Além das mordomias, os capitães ganhavam um ótimo salário. Só Cabral, o capitão-mor, embolsou 10 mil cruzados —algo em torno de 35 quilos em ouro. Quem não obedecia às ordens de seus superiores ou descumpria as regras da embarcação não era jogado aos tubarões, mas mandado, de castigo, para o porão. Infestado de ratos e baratas, o lugar era, para dizer o mínimo, uma imundície.
Ao todo, a jornada durou 44 dias. No dia 21 de abril, os marinheiros começaram a avistar os primeiros "sargaços" (um tapete flutuante de algas marinhas) nas águas e "fura-bruxos" (um bando de pássaros semelhantes a gaivotas) nos céus. No dia seguinte, a uns 60 quilômetros da costa, alguém gritou: "Terra à vista!". Era o entardecer do dia 22 de abril de 1500.
Depois de ancorar sua nau a 35 quilômetros da costa, em frente a um monte batizado de Pascoal, o capitão Nicolau Coelho (1460-1504) foi o escolhido para fazer o reconhecimento do território.
A bordo de um escaler, embarcação pequena, de proa fina e popa larga, movida a remo, ele presenteou os nativos com um gorro vermelho, uma carapuça de linho e um chapéu preto.

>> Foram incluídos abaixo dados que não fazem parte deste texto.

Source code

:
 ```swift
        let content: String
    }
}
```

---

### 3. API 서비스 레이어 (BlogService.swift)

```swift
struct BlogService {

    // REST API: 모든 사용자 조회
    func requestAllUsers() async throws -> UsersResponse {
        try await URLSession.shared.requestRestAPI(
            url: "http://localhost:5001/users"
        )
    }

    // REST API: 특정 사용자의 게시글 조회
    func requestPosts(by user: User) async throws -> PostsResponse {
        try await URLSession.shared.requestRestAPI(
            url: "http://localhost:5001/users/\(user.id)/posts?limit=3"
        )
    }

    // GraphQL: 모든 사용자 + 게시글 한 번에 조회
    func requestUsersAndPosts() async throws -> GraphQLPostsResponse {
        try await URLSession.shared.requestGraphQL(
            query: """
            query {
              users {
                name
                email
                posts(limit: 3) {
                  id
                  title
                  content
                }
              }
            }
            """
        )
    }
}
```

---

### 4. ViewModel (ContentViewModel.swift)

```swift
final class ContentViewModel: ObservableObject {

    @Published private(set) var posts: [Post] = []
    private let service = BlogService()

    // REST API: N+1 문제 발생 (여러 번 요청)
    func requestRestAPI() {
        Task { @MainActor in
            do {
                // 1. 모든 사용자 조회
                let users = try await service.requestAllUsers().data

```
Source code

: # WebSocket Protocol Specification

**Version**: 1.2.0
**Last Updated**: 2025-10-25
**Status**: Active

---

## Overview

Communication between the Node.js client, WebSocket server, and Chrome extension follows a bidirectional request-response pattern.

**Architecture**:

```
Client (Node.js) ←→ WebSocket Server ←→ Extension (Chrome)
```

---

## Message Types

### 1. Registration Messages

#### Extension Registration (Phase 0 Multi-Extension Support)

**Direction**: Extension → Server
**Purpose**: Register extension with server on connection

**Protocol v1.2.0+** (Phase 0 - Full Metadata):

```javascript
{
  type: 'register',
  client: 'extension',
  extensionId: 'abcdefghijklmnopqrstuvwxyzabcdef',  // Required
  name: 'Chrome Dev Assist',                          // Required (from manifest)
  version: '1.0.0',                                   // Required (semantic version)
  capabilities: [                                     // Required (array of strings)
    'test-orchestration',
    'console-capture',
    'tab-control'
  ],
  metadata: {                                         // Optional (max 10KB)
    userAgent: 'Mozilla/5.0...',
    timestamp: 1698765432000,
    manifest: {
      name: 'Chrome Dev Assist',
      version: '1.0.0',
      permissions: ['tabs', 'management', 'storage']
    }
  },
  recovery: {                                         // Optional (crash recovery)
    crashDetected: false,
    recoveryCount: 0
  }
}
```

Em troca, ganhou um cocar de plumas e um colar de contas.
Estima-se que, na época da chegada dos portugueses, havia entre 500 mil e um milhão de indígenas habitando o litoral brasileiro. "Eram pardos, todos nus, sem coisa alguma que lhes cobrisse as vergonhas", descreveu Pero Vaz de Caminha (1450-1500), um dos sete escrivães da frota, na famosa carta do "achamento do Brasil". "Traziam nas mãos arcos e setas."
Antes de seguir para as Índias, Cabral e seus homens passaram dez dias no paraíso. No dia 2 de maio, partiram rumo a Calicute, deixando para trás dois degredados. Quando os navios desapareceram no horizonte, caíram no choro e foram consolados pelos indígenas.
O exílio dos chorões, porém, durou pouco: em dezembro de 1501, foram recolhidos pela primeira expedição enviada por Dom Manuel I para explorar a mais nova colônia portuguesa.
Os degredados não foram os únicos a permanecer no Brasil. Na calada da noite, dois grumetes, cansados dos maus-tratos a bordo, roubaram um escaler e fugiram para a praia. Nunca mais se ouviu falar deles.